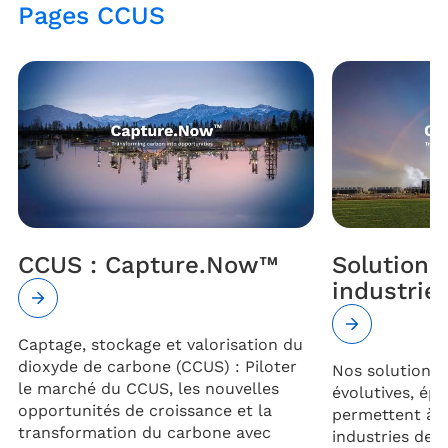
Pages CCUS
CCUS : Capture.Now™
Solutions
industrie​
Captage, stockage et valorisation du
dioxyde de carbone (CCUS) : Piloter
Nos solutions 
le marché du CCUS, les nouvelles
évolutives, ép
opportunités de croissance et la
permettent à 
transformation du carbone avec
industries de 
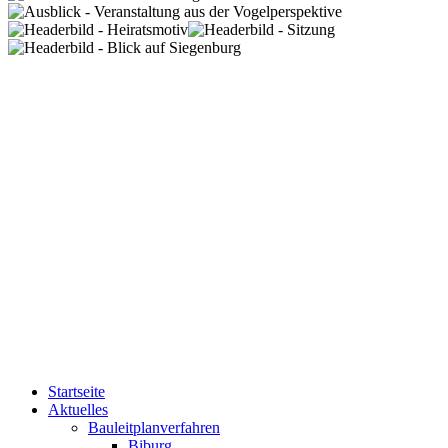
Startseite
Aktuelles
Bauleitplanverfahren
Biburg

## BRIEF
Go over the listing above and copy out each line that includes "carbone".

## RESULT
dioxyde de carbone (CCUS) : Piloter
transformation du carbone avec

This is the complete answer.